I pulled on my eclipse glasses and looked up. Sure enough, a small black semicircle hid an edge of the sun. The eclipse had begun. We grabbed our vests, phones, and kayaks and hurried into the water.
Dozens of kayakers already floated in the branch as well as out in the lake. People crowded the shore and pier at Santee State Park. One boat motored by, blasting Pink Floyd’s “Dark Side of the Moon”.
Because we didn’t have an anchor, we knew we would be floating around a bit. We chose a spot in the wide area where branch let into lake and pulled our kayaks together. I took out my phone and opened an app I bought that would alert us to the progress of the eclipse. My husband corrected our course if we got too close to shore or floated into a bad viewing angle.
Anticipation rode the air. People’s voices were high and excited. Complete strangers chatted as if old time friends; we were all bounded in this shared experience. The dramas and divisions of recent months rolled away. No one was a Republican or Democrat, a Conservative or an Antifa. We were inhabitants of this Earth about to see a once in a lifetime event.
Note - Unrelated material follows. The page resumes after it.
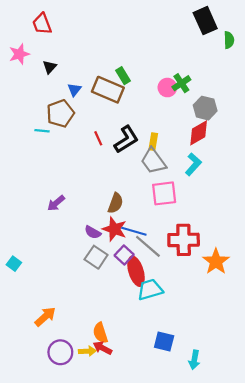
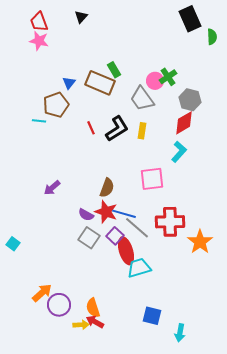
pink star: (19, 54) -> (39, 41), moved, turned 30
black triangle: (50, 67) -> (81, 17), moved
gray trapezoid: (153, 161) -> (142, 99), moved
purple circle: (60, 352) -> (59, 305), moved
Time inched by. We checked on the moon’s progress across the sun. I marveled that the sun could be partially obscured but there would still be a lot of light reaching us. The temperatures slowly began to drop. As the moon covered more of the sun, the light took on an unsettling hue. It reminded me of a chance cloud covering the sun on an otherwise clear day.
Then, the big moment. Everything happened so quickly. The light darkened. The temperature plummeted. A corona of light expanded around a seemingly black sun. From a nearby tree, large birds took to the air, frantically flying away. In their minds, it was night and they should have been home hours ago.
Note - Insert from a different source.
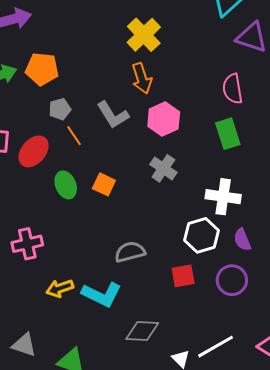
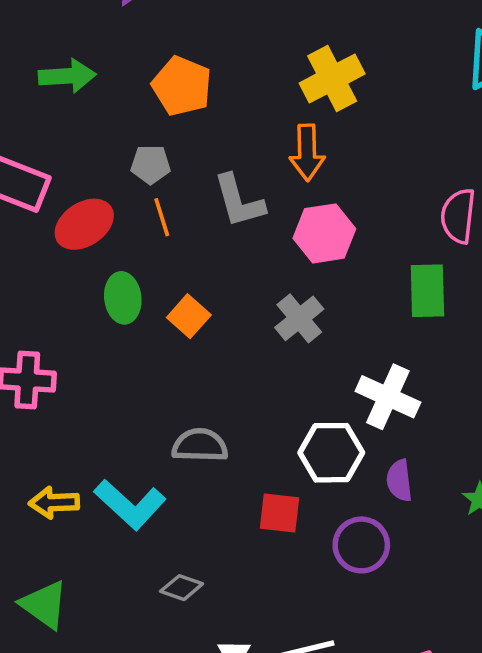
orange pentagon: (42, 69) -> (182, 86), moved
yellow arrow: (60, 288) -> (54, 503), moved
gray diamond: (142, 331) -> (182, 588), size x0.7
A 360-degree sunset settled over the horizon. One side of the lake, pink streaked the sky. On the other, the pink was obscured by looming storm clouds. Lightning flashed in the upper part of the cloud.
Applause erupted. Who or what, though, were they applauding? The sun? A mindless, soulless ball of burning gasses? The moon? It’s only a collection of rock and irradiated dust. Maybe some were applauding God for arranging such an amazing event. Maybe it’s just our instinctual reaction: when we something amazing, we have to thank and congratulate something.
Just as quickly as it happened, it ended. The moon slid away from the sun, temperatures rose, and sunlight flooded the lake. The gathering broke up now that the purpose was gone.
To get out of Santee afterward took some back roads driving that went further than my own childhood memory. Because Google maps isn’t always that accurate in the country, it was a miracle we didn’t end up on another dead end.
But once across the lake, a lot of the traffic eased up and we were able to talk about the experience.
We marveled at how we cast aside differences to come together for such an event. I hope that as we face increasingly dark days in this country, some shining bit of that eclipse, which made us all one in amazement, will remain.
Many people are trying to find a reason behind the eclipse, some sort of meaning. They look at the 100th anniversary of Fatima and they wonder. I like to think it’s a sign of two things. First, that God is still in control no matter what chaos roams the Earth. Secondly, no matter the chaos, there exist events that can pull us together.